The first several rounds suggested that perhaps his effort in his war with Marcos Maidana earlier this year was Morales’ last hurrah. Cano dominated the action in the early going, constantly beating the older Morales to the punch and landing with conviction.

Morales rallied back in the third, drawing blood from a cut under Cano’s left eye and the fight was on from there. The future Hall of Famer punched his way back into the fight, one that lived up to its pre-fight expectations of an all-out war.

Cano held his own for the most part, but his skin was no longer able to cooperate. It appeared as if the fight was well on its way to a medical stoppage somewhere in the final two rounds, but Cano’s trainer Rudy Perez showed proper concern for his fighter and informed the referee to stop the contest.

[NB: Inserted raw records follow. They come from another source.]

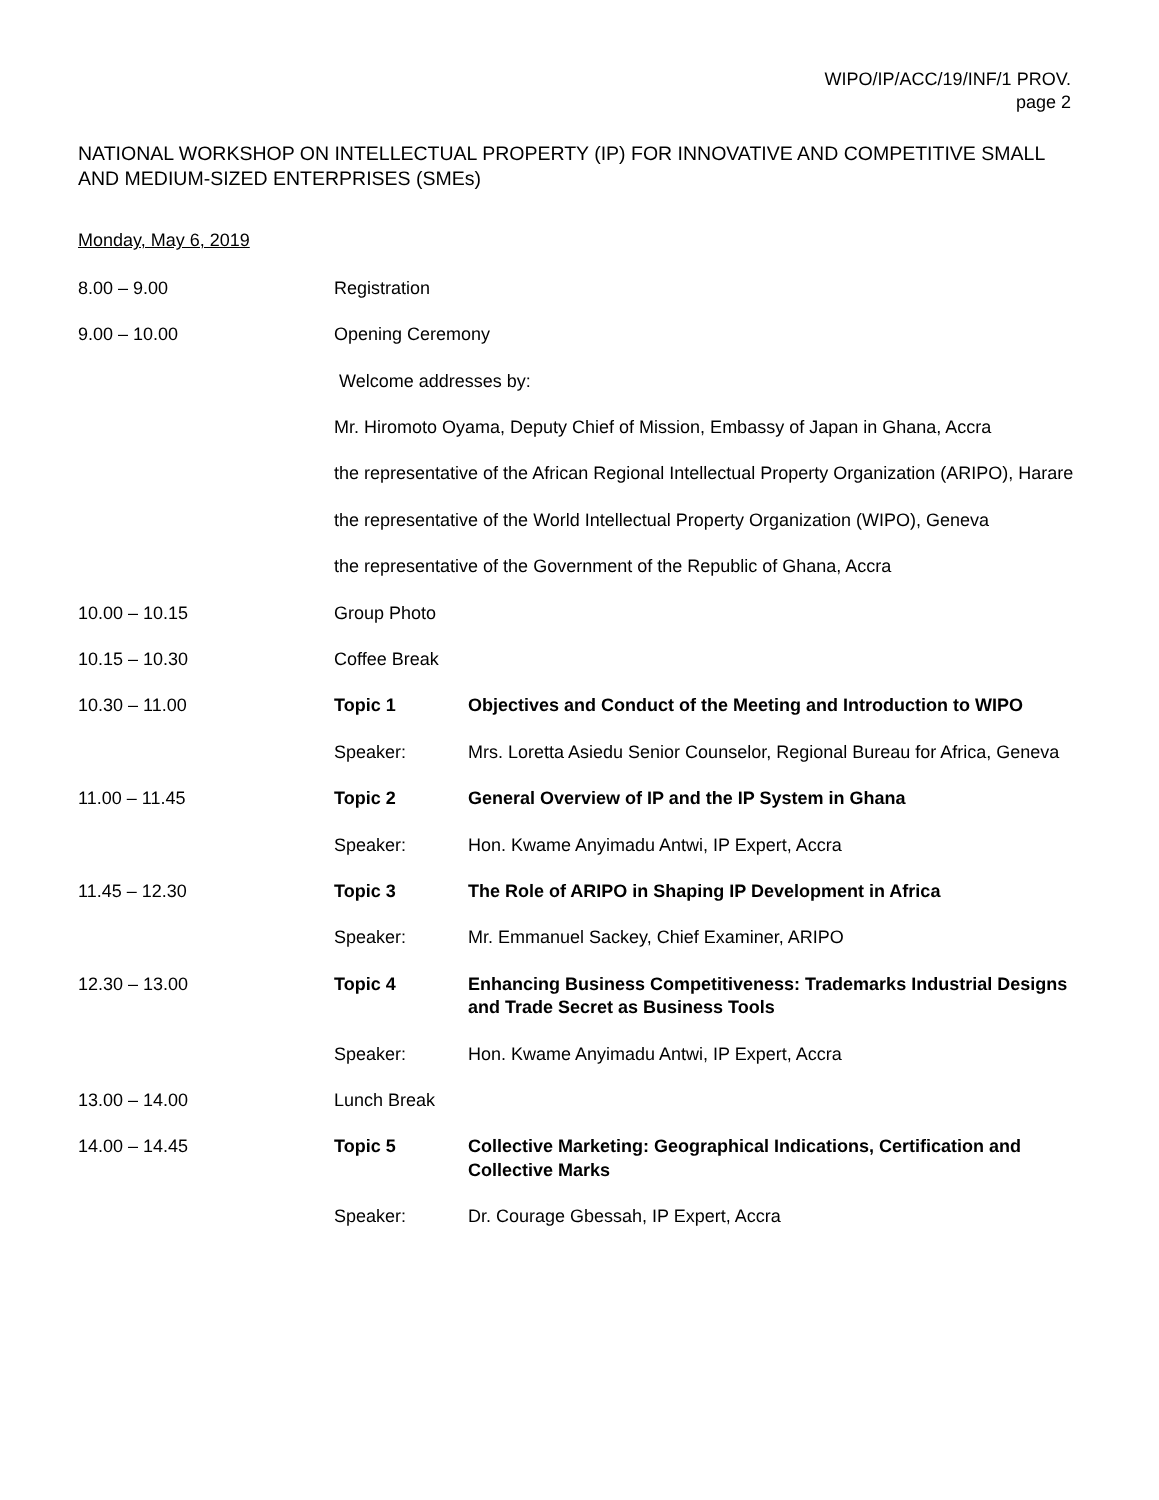WIPO/IP/ACC/19/INF/1 PROV.
page 2
NATIONAL WORKSHOP ON INTELLECTUAL PROPERTY (IP) FOR INNOVATIVE AND COMPETITIVE SMALL AND MEDIUM-SIZED ENTERPRISES (SMEs)
Monday, May 6, 2019
| 8.00 – 9.00 | Registration | |
| 9.00 – 10.00 | Opening Ceremony | |
| | Welcome addresses by: | |
| | Mr. Hiromoto Oyama, Deputy Chief of Mission, Embassy of Japan in Ghana, Accra | |
| | the representative of the African Regional Intellectual Property Organization (ARIPO), Harare | |
| | the representative of the World Intellectual Property Organization (WIPO), Geneva | |
| | the representative of the Government of the Republic of Ghana, Accra | |
| 10.00 – 10.15 | Group Photo | |
| 10.15 – 10.30 | Coffee Break | |
| 10.30 – 11.00 | Topic 1 | Objectives and Conduct of the Meeting and Introduction to WIPO |
| | Speaker: | Mrs. Loretta Asiedu Senior Counselor, Regional Bureau for Africa, Geneva |
| 11.00 – 11.45 | Topic 2 | General Overview of IP and the IP System in Ghana |
| | Speaker: | Hon. Kwame Anyimadu Antwi, IP Expert, Accra |
| 11.45 – 12.30 | Topic 3 | The Role of ARIPO in Shaping IP Development in Africa |
| | Speaker: | Mr. Emmanuel Sackey, Chief Examiner, ARIPO |
| 12.30 – 13.00 | Topic 4 | Enhancing Business Competitiveness: Trademarks Industrial Designs and Trade Secret as Business Tools |
| | Speaker: | Hon. Kwame Anyimadu Antwi, IP Expert, Accra |
| 13.00 – 14.00 | Lunch Break | |
| 14.00 – 14.45 | Topic 5 | Collective Marketing: Geographical Indications, Certification and Collective Marks |
| | Speaker: | Dr. Courage Gbessah, IP Expert, Accra |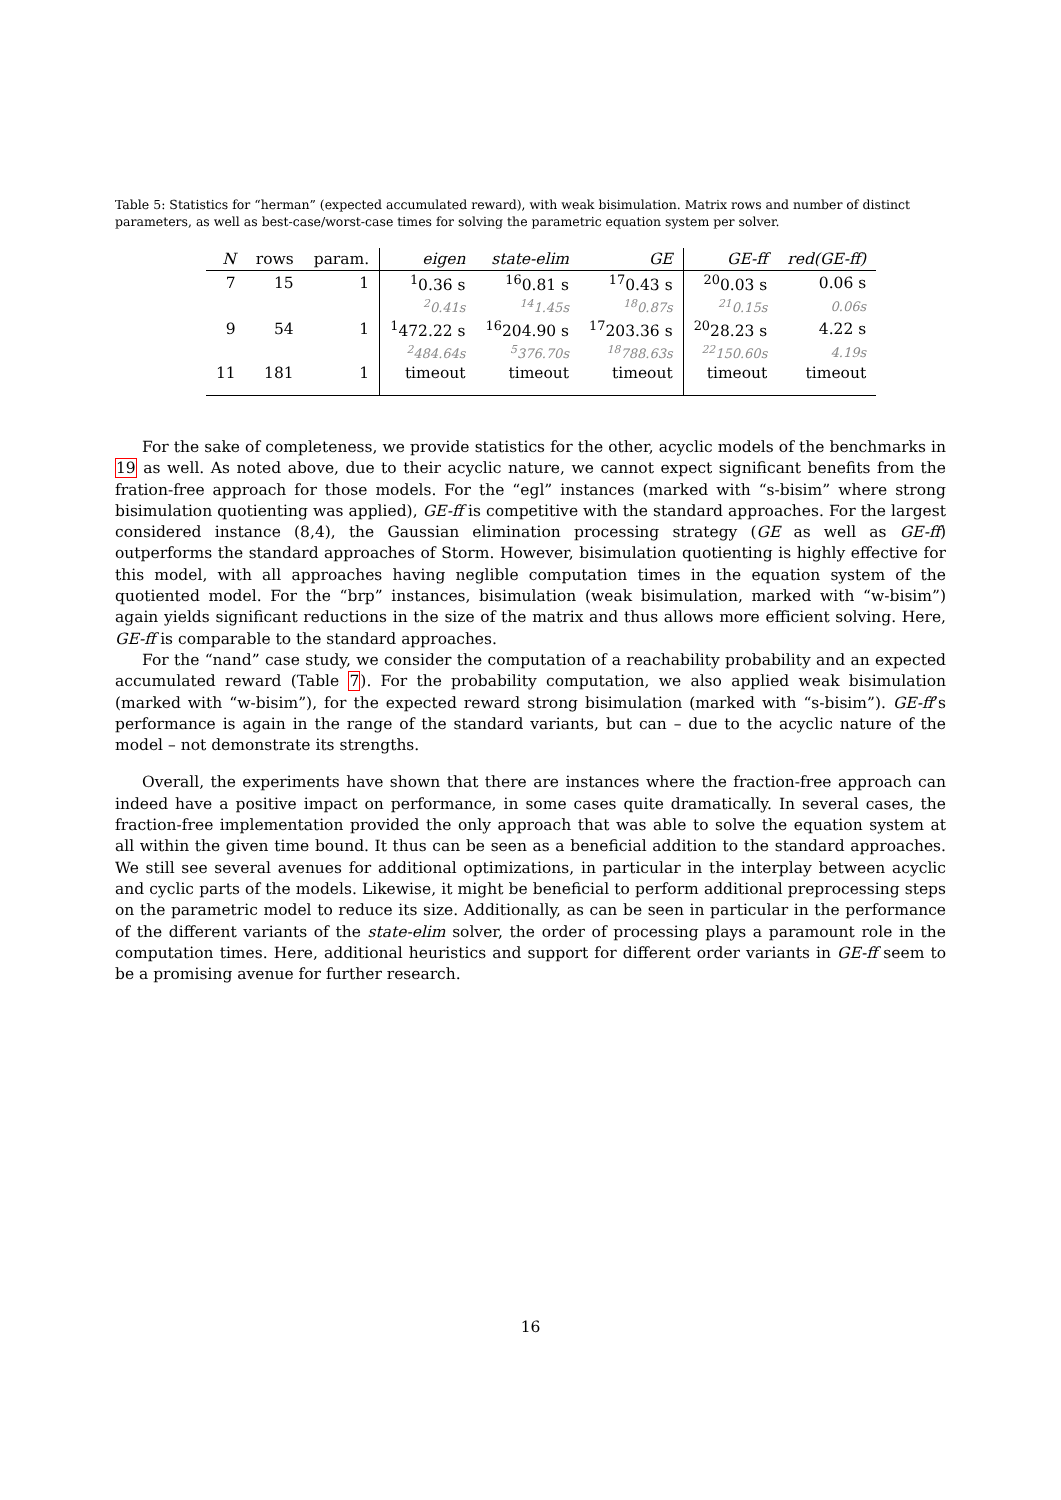Table 5: Statistics for “herman” (expected accumulated reward), with weak bisimulation. Matrix rows and number of distinct parameters, as well as best-case/worst-case times for solving the parametric equation system per solver.
| N | rows | param. | eigen | state-elim | GE | GE-ff | red(GE-ff) |
| --- | --- | --- | --- | --- | --- | --- | --- |
| 7 | 15 | 1 | <sup>1</sup> 0.36 s | <sup>16</sup> 0.81 s | <sup>17</sup> 0.43 s | <sup>20</sup> 0.03 s | 0.06 s |
| | | | <sup>2</sup> 0.41s | <sup>14</sup> 1.45s | <sup>18</sup> 0.87s | <sup>21</sup> 0.15s | 0.06s |
| 9 | 54 | 1 | <sup>1</sup> 472.22 s | <sup>16</sup> 204.90 s | <sup>17</sup> 203.36 s | <sup>20</sup> 28.23 s | 4.22 s |
| | | | <sup>2</sup> 484.64s | <sup>5</sup> 376.70s | <sup>18</sup> 788.63s | <sup>22</sup> 150.60s | 4.19s |
| 11 | 181 | 1 | timeout | timeout | timeout | timeout | timeout |
For the sake of completeness, we provide statistics for the other, acyclic models of the benchmarks in 19 as well. As noted above, due to their acyclic nature, we cannot expect significant benefits from the fration-free approach for those models. For the “egl” instances (marked with “s-bisim” where strong bisimulation quotienting was applied), GE-ff is competitive with the standard approaches. For the largest considered instance (8,4), the Gaussian elimination processing strategy (GE as well as GE-ff) outperforms the standard approaches of Storm. However, bisimulation quotienting is highly effective for this model, with all approaches having neglible computation times in the equation system of the quotiented model. For the “brp” instances, bisimulation (weak bisimulation, marked with “w-bisim”) again yields significant reductions in the size of the matrix and thus allows more efficient solving. Here, GE-ff is comparable to the standard approaches.
For the “nand” case study, we consider the computation of a reachability probability and an expected accumulated reward (Table 7). For the probability computation, we also applied weak bisimulation (marked with “w-bisim”), for the expected reward strong bisimulation (marked with “s-bisim”). GE-ff’s performance is again in the range of the standard variants, but can – due to the acyclic nature of the model – not demonstrate its strengths.
Overall, the experiments have shown that there are instances where the fraction-free approach can indeed have a positive impact on performance, in some cases quite dramatically. In several cases, the fraction-free implementation provided the only approach that was able to solve the equation system at all within the given time bound. It thus can be seen as a beneficial addition to the standard approaches. We still see several avenues for additional optimizations, in particular in the interplay between acyclic and cyclic parts of the models. Likewise, it might be beneficial to perform additional preprocessing steps on the parametric model to reduce its size. Additionally, as can be seen in particular in the performance of the different variants of the state-elim solver, the order of processing plays a paramount role in the computation times. Here, additional heuristics and support for different order variants in GE-ff seem to be a promising avenue for further research.
16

Morales improves to 52-7 with the win as his improbable comeback continues. The efforts of a sanctioning body making a title available for the fight leaves Morales as the first Mexican to capture alphabet hardware in four separate weight classes, although the belt’s rightful owner is Tim Bradley, who returns to the ring in November after a forced 10-month hiatus.

Cano suffers his first loss as a pro as he falls to 22-1-1 (12KO). The Mexican took the fight on less than two weeks notice, replacing Lucas Matthysse who pulled out due to an untimely illness suffered late in training camp.

In the televised opener, Jessie Vargas edged Josesito Lopez in a closely contested 10-round split decision. Scores were 95-94 and 96-93 for Vargas, who was the busier fighter throughout, and 95-94 for Lopez, who landed the more telling blows but just not enough of them to win over the other two judges.

Vargas lost a point for a low blow and was rocked by a left hook in the final round, but showed tremendous heart and poise throughout the contest. The final outcome was disputed, though widely agreed that it was a terrific open to the telecast.